:: FRAGMENTO SELECCIONADO ::
++++

Esto es entendido por Ferrajoli como una garantía secundaria, que emana de la potestad soberana entregada al Estado -la jurisdicción- configurada en mecanismos jurídicos destinados a alcanzar la eficacia de la garantía primaria.16 Acá la tutela ya no es meramente un reconocimiento normativo, sino que es una tutela jurisdiccional de los derechos fundamentales17, y que puede ser entendida como la existencia de un derecho subjetivo entregado a aquel que ve violado uno de sus derechos fundamentales para acudir al Estado exigiendo la protección jurídica del mismo18. La doctrina procesalista ha defendido la existencia de este derecho subjetivo autónomo (distinto del derecho subjetivo que se alega lesionado y que es reconocido por la tutela material)19, cuyo contenido impulsaría a la actividad jurisdiccional20 (por ello se dirá que la jurisdicción es un “poder-deber”21 del Estado22) a dictar una sentencia de fondo23 que resuelva un conflicto jurídico.
El derecho subjetivo a la tutela jurisdiccional (o a la tutela judicial, como también es conocido), actualmente es visto como un derecho fundamental en sí mismo24, cuyo contenido estaría compuesto por principios, subprincipios y garantías de carácter jurídico, como el acceso a la justicia, la independencia de los Tribunales respecto de los demás poderes del Estado y de las partes del proceso, la obligación de emitir una sentencia sobre el fondo del asunto conforme a derecho, el principio de motivación de las resoluciones judiciales, el principio de proporcionalidad, la prohibición de la indefensión, el efecto de cosa juzgada, la ejecución de lo juzgado, el derecho al recurso, entre otros.25 Sin embargo, nuestro análisis se centrará en los tres presupuestos inherentes a la esencia de la tutela judicial: el acceso a la justicia, el debido proceso, y el principio de efectividad26.

++++

:: MATERIAL MOSTRADO ::
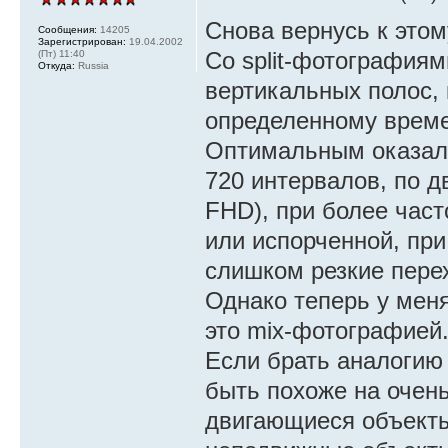
wget -4q --tries=2
Снова вернусь к этом
Сообщения:
14205
Зарегистрирован:
19.04.2002
$URL
Со split-фотография
(Пт) 11:40
Откуда:
Russia
if [ $? -eq 0 ]; t
вертикальных полос, 
mv -f -T "/tmp/sn
определенному време
convert -geometry
Оптимальным оказалс
"$DIR/$IMG.jpg" -c
720 интервалов, по д
"$DIR/$MIX.png"
FHD), при более част
fi
или испорченной, пр
convert "$DIR/$MIX
слишком резкие пере
Однако теперь у меня
это mix-фотографией
Если брать аналогию
быть похоже на очень
двигающиеся объекты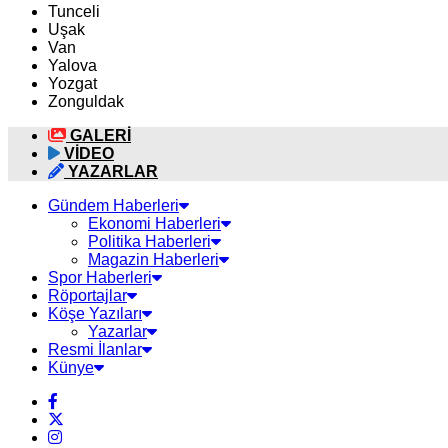
Tunceli
Uşak
Van
Yalova
Yozgat
Zonguldak
GALERİ
VİDEO
YAZARLAR
Gündem Haberleri
Ekonomi Haberleri
Politika Haberleri
Magazin Haberleri
Spor Haberleri
Röportajlar
Köşe Yazıları
Yazarlar
Resmi İlanlar
Künye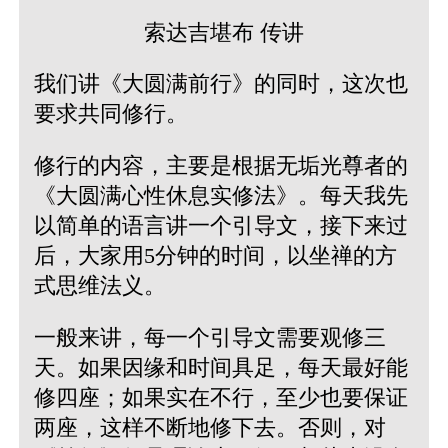
索达吉堪布 传讲
我们讲《大圆满前行》的同时，这次也
要求共同修行。
修行的内容，主要是根据无垢光尊者的
《大圆满心性休息实修法》。每天我先
以简单的语言讲一个引导文，接下来过
后，大家用5分钟的时间，以坐禅的方
式思维法义。
一般来讲，每一个引导文需要观修三
天。如果因缘和时间具足，每天最好能
修四座；如果实在不行，至少也要保证
两座，这样不断地修下去。否则，对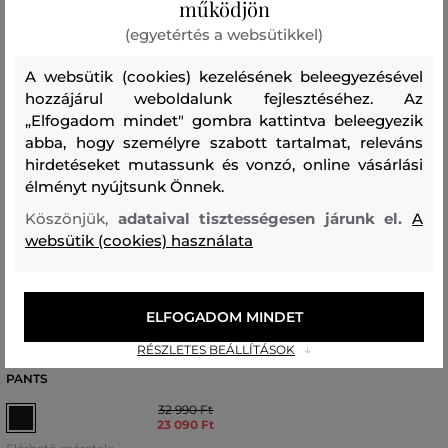
működjön
(egyetértés a websütikkel)
A websütik (cookies) kezelésének beleegyezésével
hozzájárul weboldalunk fejlesztéséhez. Az
„Elfogadom mindet" gombra kattintva beleegyezik
abba, hogy személyre szabott tartalmat, releváns
hirdetéseket mutassunk és vonzó, online vásárlási
élményt nyújtsunk Önnek.
Köszönjük,
adataival tisztességesen járunk el.
A
websütik (cookies) használata
AKCIÓ -30%
ELFOGADOM MINDET
TRÉNINGNADRÁG PEAK
RÉSZLETES BEÁLLÍTÁSOK
PERFORMANCE JR ORIGINAL
PANTS
32 990 Ft
23 090 Ft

++++

:: INSTRUCCIONES ::
**a)** Según el fragmento sobre la tutela jurisdiccional, ¿por qué se dice que la jurisdicción es un "poder-deber" del Estado? Explícalo en una a tres oraciones.
**b)** Modifica el fragmento sobre la tutela jurisdiccional desde "El derecho subjetivo a" hasta "principio de efectividad26.", sustituyendo "Tribunales" por "órganos jurisdiccionales".
Para resolver, apóyate exclusivamente en el fragmento.

:: RESPUESTAS NUMERADAS ::
**a)** Se dice que la jurisdicción es un "poder-deber" del Estado porque el contenido del derecho subjetivo autónomo a la tutela jurisdiccional impulsaría a la actividad jurisdiccional a dictar una sentencia de fondo que resuelva un conflicto jurídico.

**b)**
El derecho subjetivo a la tutela jurisdiccional (o a la tutela judicial, como también es conocido), actualmente es visto como un derecho fundamental en sí mismo24, cuyo contenido estaría compuesto por principios, subprincipios y garantías de carácter jurídico, como el acceso a la justicia, la independencia de los órganos jurisdiccionales respecto de los demás poderes del Estado y de las partes del proceso, la obligación de emitir una sentencia sobre el fondo del asunto conforme a derecho, el principio de motivación de las resoluciones judiciales, el principio de proporcionalidad, la prohibición de la indefensión, el efecto de cosa juzgada, la ejecución de lo juzgado, el derecho al recurso, entre otros.25 Sin embargo, nuestro análisis se centrará en los tres presupuestos inherentes a la esencia de la tutela judicial: el acceso a la justicia, el debido proceso, y el principio de efectividad26.